Wie der Oberste Gerichtshof in seinem Erkenntnis vom 4. März 2019, 12 Os 11/19p, sowie vom 29. Mai 2019, 15 Os 56/19b, (siehe RIS-Justiz RS0126921) zuletzt konkretisierte, ist bei der Beurteilung der Frage, ob Richter eines Rechtsmittelgerichts nach Urteilsaufhebung im nachfolgenden Rechtsgang im Sinn der (hier einzig in Betracht kommenden) Bestimmung des § 43 Abs 1 Z 3 StPO ausgeschlossen sind, – einzelfallbezogen sowie unter Berücksichtigung des äußeren Anscheins – entscheidend, ob Umstände vorliegen, die objektiv gerechtfertigte Zweifel an deren unvoreingenommenen und unparteilichen Dienstverrichtung wecken könnten. Solche Umstände können sich auch aus der Vorbefasstheit von Richtern eines Rechtsmittelgerichts in der Schuldfrage ergeben (vgl zum Ganzen Lässig, WK-StPO § 43 Rz 13 ff und 31a mwN).
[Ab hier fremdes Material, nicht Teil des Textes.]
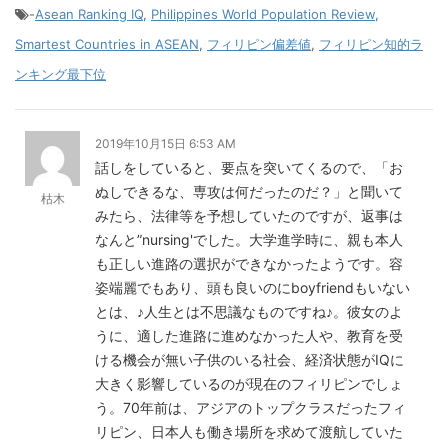
-
Asean Ranking IQ
,
Philippines World Population Review
,
Smartest Countries in ASEAN
,
フィリピン偏差値
,
フィリピン知的ラ
ンキング最下位
2019年10月15日 6:53 AM
話しをしていると、要点を突いてくるので、「お
ぬしできるな、専攻は何だったのだ？」と聞いて
枯木
みたら、法律等を予想していたのですが、返事は
なんと”nursing'でした。大学進学時に、親も本人
も正しい進路の選択ができなかったようです。容
姿端麗でもあり、頭も良いのにboyfriendもいない
とは、♪人生とは不思議なものですね♪。彼女のよ
うに、適した進路に進めなかった人や、教育を受
ける機会が無い子供のいる社会、経済状態がIQに
大きく影響しているのが現在のフィリピンでしょ
う。70年前は、アジアのトップクラスだったフィ
リピン、日本人も働き場所を求めて渡航していた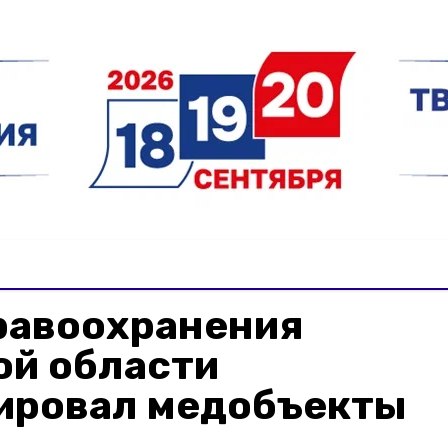
равоохранения
ой области
ировал медобъекты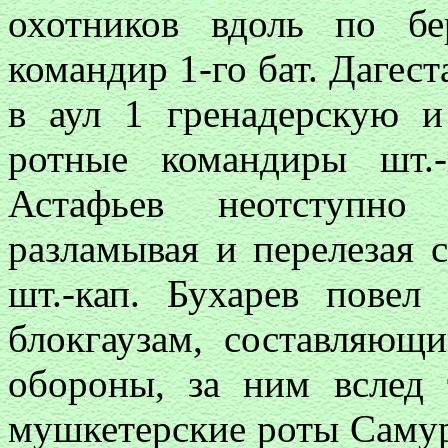
охотников вдоль по бе
командир 1-го бат. Дагест
в аул 1 гренадерскую 
ротные командиры шт.-
Астафьев неотступно 
разламывая и перелезая 
шт.-кап. Бухарев повел
блокгаузам, составляющ
обороны, за ним вслед 
мушкетерские роты Самурс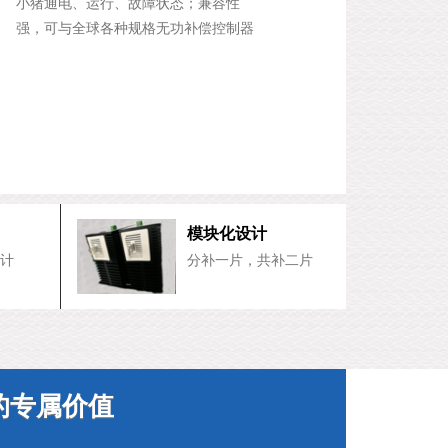
小猪通电、运行、故障状态；兼容性
强，可与全球各种规格无功补偿控制器
配套。
模块化设计
计
分补一片，共补二片
的专属价值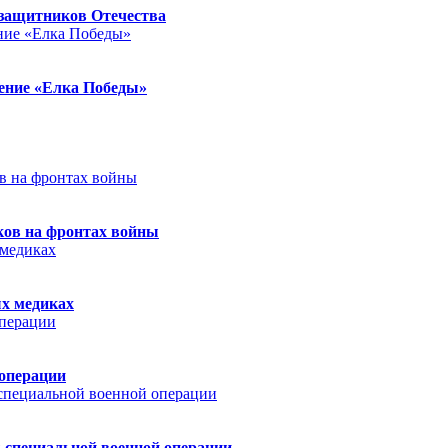
защитников Отечества
ление «Елка Победы»
ков на фронтах войны
ых медиках
 операции
 специальной военной операции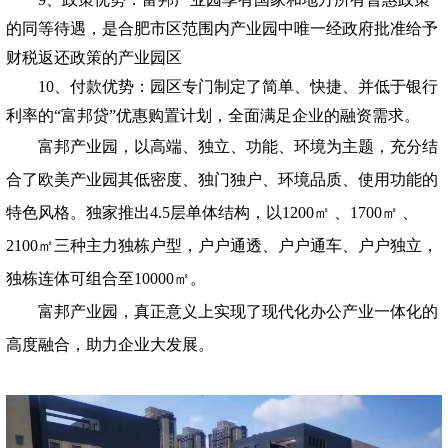
的同等待遇，是合肥市区范围内产业园中唯一经政府批准给予
财税返还政策的产业园区
10
、付款优势：园区专门制定了简单、快捷、并低于银行
利率的“富邦贷”优惠购置计划，全面满足企业的融资需求。
富邦产业园，以高端、独立、功能、环境为主题，充分结
合了欧美产业园其低密度、独门独户、环境品质、使用功能的
特色风格。独家推出4.5层单体结构，以1200㎡ 、1700㎡ 、
2100㎡三种主力独栋户型，户户通透、户户通车、户户独立，
独栋连体可组合至10000㎡。
富邦产业园，真正意义上实现了现代化办公产业一体化的
高度融合，助力企业大发展。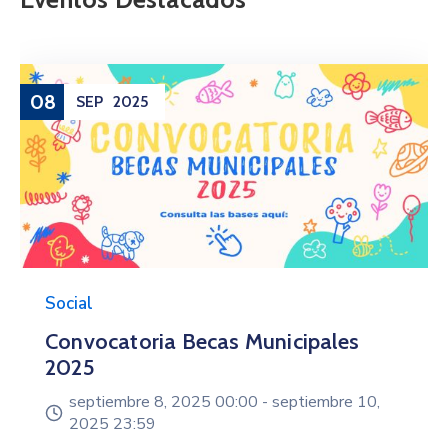
08
SEP
2025
Social
Convocatoria Becas Municipales
2025
septiembre 8, 2025 00:00 -
septiembre 10,
2025 23:59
Wird weder die Tatfrage in voller Kognitionsbefugnis beurteilt noch in den Entscheidungsgründen beweiswürdigend Stellung bezogen, sondern bei der Rechtskontrolle ausschließlich von den im Ersturteil getroffenen Sachverhaltsannahmen ausgegangen, ohne die Verfahrensergebnisse eigenständig zu bewerten, so ist keine Ausgeschlossenheit anzunehmen.

Fallkonkret hatte das Rechtsmittelgericht im früheren Rechtsgang Tatfragen in voller Kognitionsbefugnis beurteilt bzw dazu beweiswürdigend Stellung bezogen, weshalb die an der kassatorischen Entscheidung in Stattgebung der vom Antragsteller ergriffenen Berufung wegen des Ausspruchs über die Schuld zum Nachteil der die Rolle der Angeklagten einnehmenden Antragsgegnerinnen beteiligte Senatspräsidentin und Richterinnen daher in einem weiteren Berufungsverfahren ausgeschlossen sind.

Gegen diesen Beschluss steht ein selbstständiges Rechtsmittel nicht zu (§ 45 Abs 3 StPO).